Exercise a. Please rewrite the paragraph beginning "Reading is clearly critical" in the passage on learning to read and write below as a short bulleted list of its main facts.

Passage to read.
##############################

Furrywisepuppy says:

 

Whereas listening to and speaking a language comes quite easily to children, even if they’re not explicitly taught it and some start later than other kids – reading and writing is a different matter. (For more about children and literacy and numeracy, please check out Post No.: 0236.)

 

Reading is clearly critical for learning many things, such as science, philosophy, following stories or current news affairs (the things that shape our beliefs and how we see ourselves in the universe). Reading and writing is largely the way we pass on our culturally-accumulated knowledge and ideas, and it allows new generations of people to stand upon the shoulders of the pioneers, inventors, discoverers and creators before them, and to then build upon that input for future generations to do the same. Without being able to read, we will individually and collectively miss out on so much in life.

 

Written language involves decoding visual symbols on a page, and this is a very different skill to listening to a spoken language or even following a sign language. Written language also frequently differs to spoken language in style, structure and vocabulary. The way we speak and write can often be very different, especially when trying to read texts from another time period – spoken language continually changes but written language is usually relatively slower to change. This all means that reading and writing isn’t just about a straight mapping of spoken language onto a new set of symbols – it’s often akin to learning a new dialect (the ‘written language register’) with new words (e.g. unless reading it, no one tends to say ‘e.g.’ or even ‘exempli gratia’ but rather ‘for example’) and structures (such as the way parentheses/brackets are sometimes used in written sentences).

 

Phonemic alphabet languages, such as English, use phonemes that just represent the sounds that a language uses and these can be combined so that we can pronounce any new word we come across; whilst logo-syllabic alphabet languages, such as Chinese, use symbols that represent things that cannot be combined in quite the same way hence essentially require brute memorisation to learn. (The Chinese language includes ~50,000 different characters, with the average person only learning about 8,000 words, and it’s possible to function with less than 3,000 words.) Some languages use a hybrid system, such as Japanese, with logo-syllabic kanji (derived from Chinese but then went on its own evolutionary path), phonemic hiragana (used for ‘ordinary’ Japanese words) and phonemic katakana (mainly used for words that are loaned from other languages, such as English, or for new scientific or technical terms).

##############################

Data.
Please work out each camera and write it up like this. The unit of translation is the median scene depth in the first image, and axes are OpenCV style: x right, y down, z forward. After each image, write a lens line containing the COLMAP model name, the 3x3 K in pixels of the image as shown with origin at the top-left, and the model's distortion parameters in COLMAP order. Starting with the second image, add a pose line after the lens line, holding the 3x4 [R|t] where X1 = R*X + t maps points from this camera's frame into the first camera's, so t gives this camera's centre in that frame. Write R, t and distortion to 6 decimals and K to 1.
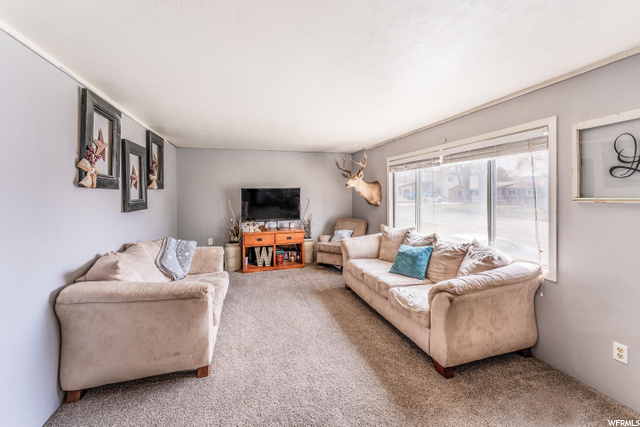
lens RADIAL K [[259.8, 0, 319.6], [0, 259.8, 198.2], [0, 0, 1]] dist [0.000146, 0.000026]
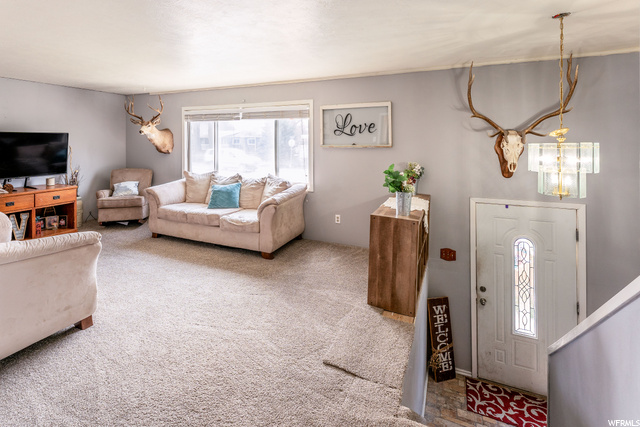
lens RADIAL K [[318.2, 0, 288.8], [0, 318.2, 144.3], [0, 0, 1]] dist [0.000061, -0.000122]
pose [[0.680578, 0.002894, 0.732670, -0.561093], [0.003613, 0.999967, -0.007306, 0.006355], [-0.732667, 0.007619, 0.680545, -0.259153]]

##############################

Exercise b. Reproduce the listing above line for line, without the pictures.

Problem solution a.
- Reading is essential for learning many things, such as science, philosophy, stories and current news, which shape our beliefs and how we see ourselves in the universe.
- Reading and writing are largely how culturally accumulated knowledge and ideas are passed on.
- They let each new generation build on the work of earlier pioneers, inventors, discoverers and creators, and leave more for those who follow.
- Without the ability to read, individuals and society miss out on a great deal.

Problem solution b.
Please work out each camera and write it up like this. The unit of translation is the median scene depth in the first image, and axes are OpenCV style: x right, y down, z forward. After each image, write a lens line containing the COLMAP model name, the 3x3 K in pixels of the image as shown with origin at the top-left, and the model's distortion parameters in COLMAP order. Starting with the second image, add a pose line after the lens line, holding the 3x4 [R|t] where X1 = R*X + t maps points from this camera's frame into the first camera's, so t gives this camera's centre in that frame. Write R, t and distortion to 6 decimals and K to 1.
lens RADIAL K [[259.8, 0, 319.6], [0, 259.8, 198.2], [0, 0, 1]] dist [0.000146, 0.000026]
lens RADIAL K [[318.2, 0, 288.8], [0, 318.2, 144.3], [0, 0, 1]] dist [0.000061, -0.000122]
pose [[0.680578, 0.002894, 0.732670, -0.561093], [0.003613, 0.999967, -0.007306, 0.006355], [-0.732667, 0.007619, 0.680545, -0.259153]]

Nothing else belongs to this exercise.